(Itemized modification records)
-- Opening Marker --

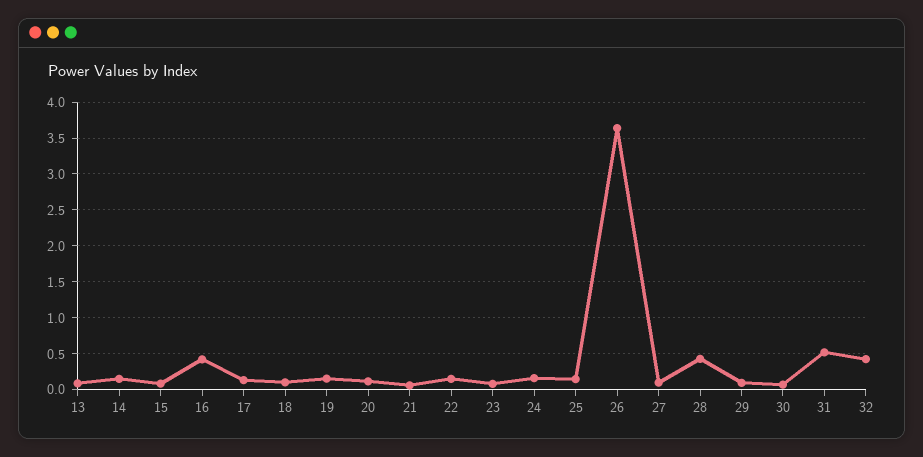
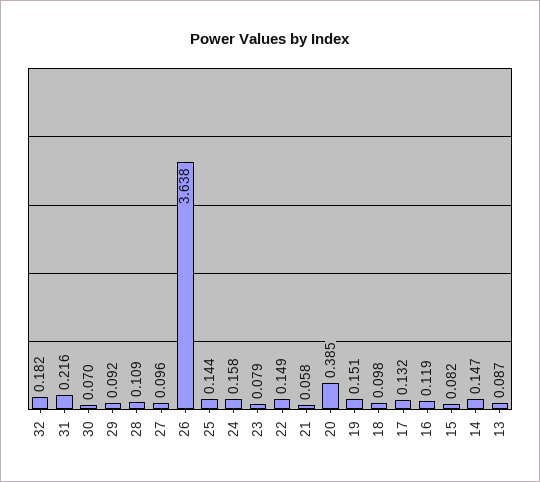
16: 0.4 -> 0.119
20: 0.1 -> 0.385
28: 0.4 -> 0.109
31: 0.5 -> 0.216
32: 0.4 -> 0.182

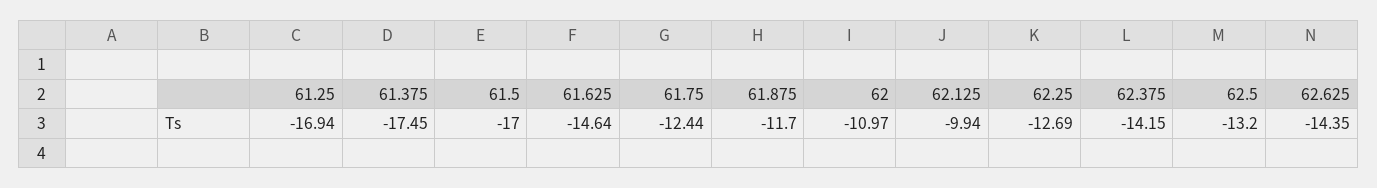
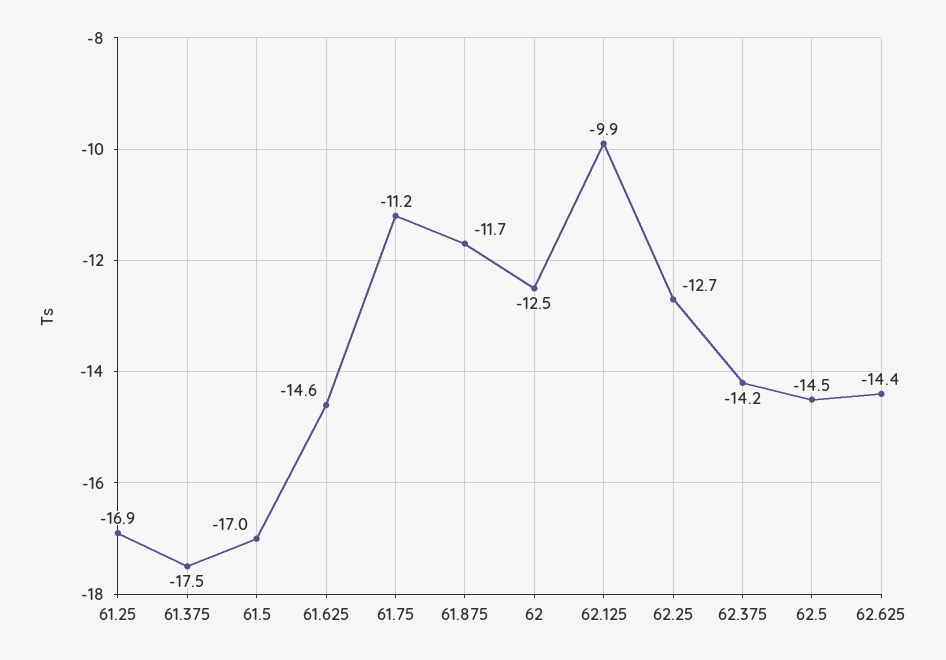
61.75: -12.44 -> -11.2
62: -10.97 -> -12.5
62.5: -13.2 -> -14.5

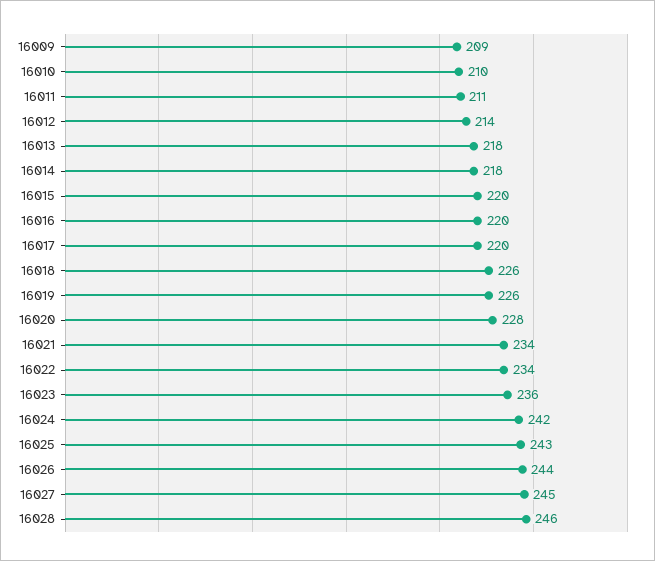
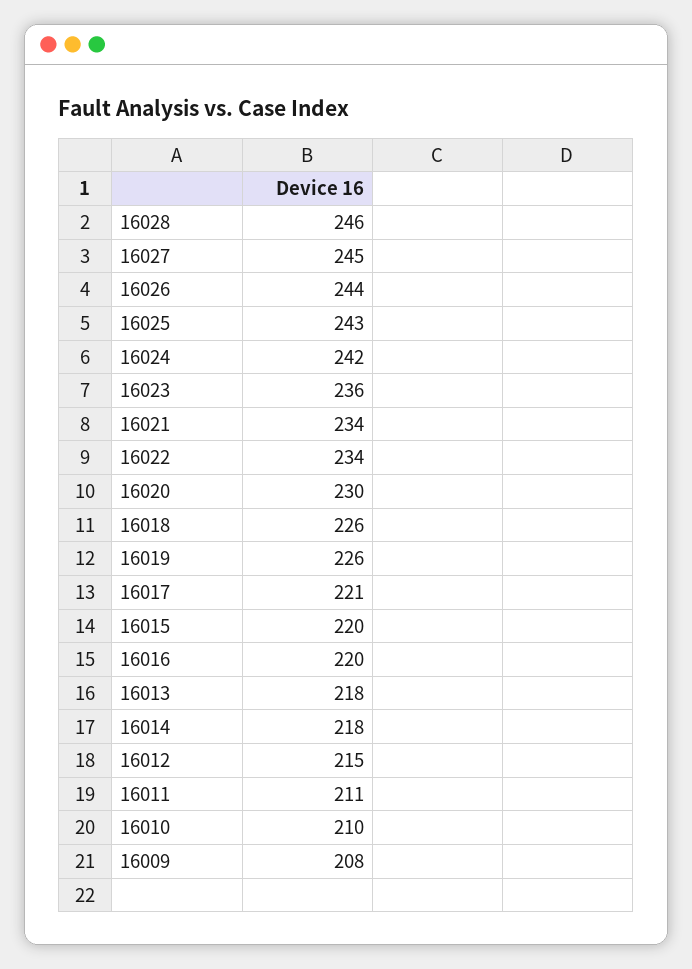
16009: 209 -> 208
16012: 214 -> 215
16017: 220 -> 221
16020: 228 -> 230

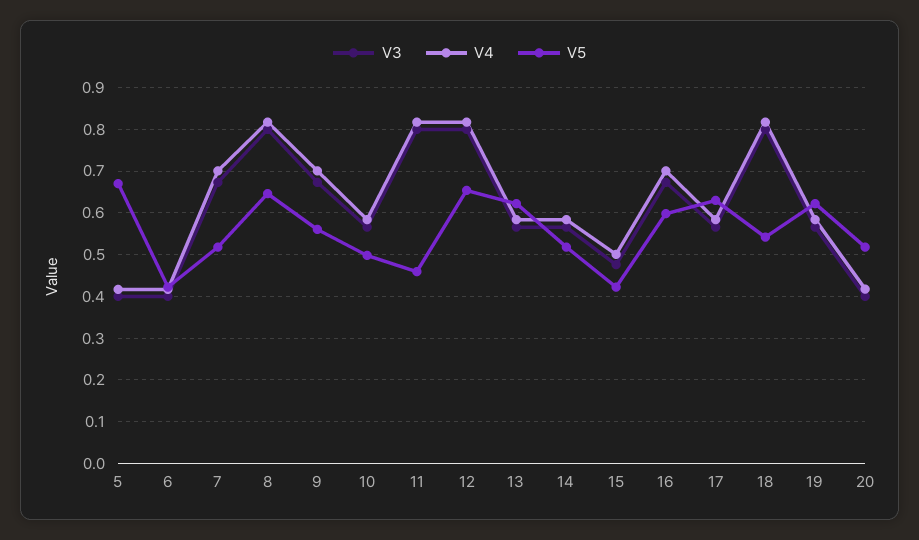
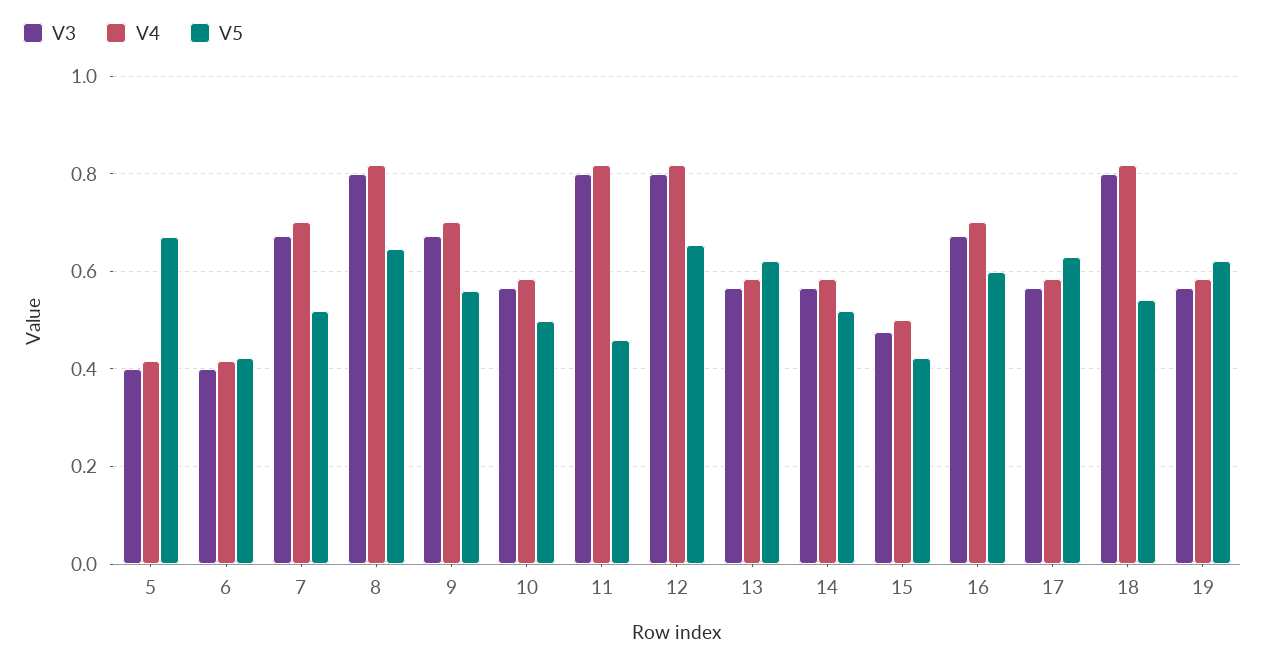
V3, 20: 0.4 -> none
V4, 20: 0.42 -> none
V5, 20: 0.52 -> none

-- Closing Marker --

→ Description of the task
Please copy the data shown above word for word, omitting the pictures.

→ Result of this task
16: 0.4 -> 0.119
20: 0.1 -> 0.385
28: 0.4 -> 0.109
31: 0.5 -> 0.216
32: 0.4 -> 0.182

61.75: -12.44 -> -11.2
62: -10.97 -> -12.5
62.5: -13.2 -> -14.5

16009: 209 -> 208
16012: 214 -> 215
16017: 220 -> 221
16020: 228 -> 230

V3, 20: 0.4 -> none
V4, 20: 0.42 -> none
V5, 20: 0.52 -> none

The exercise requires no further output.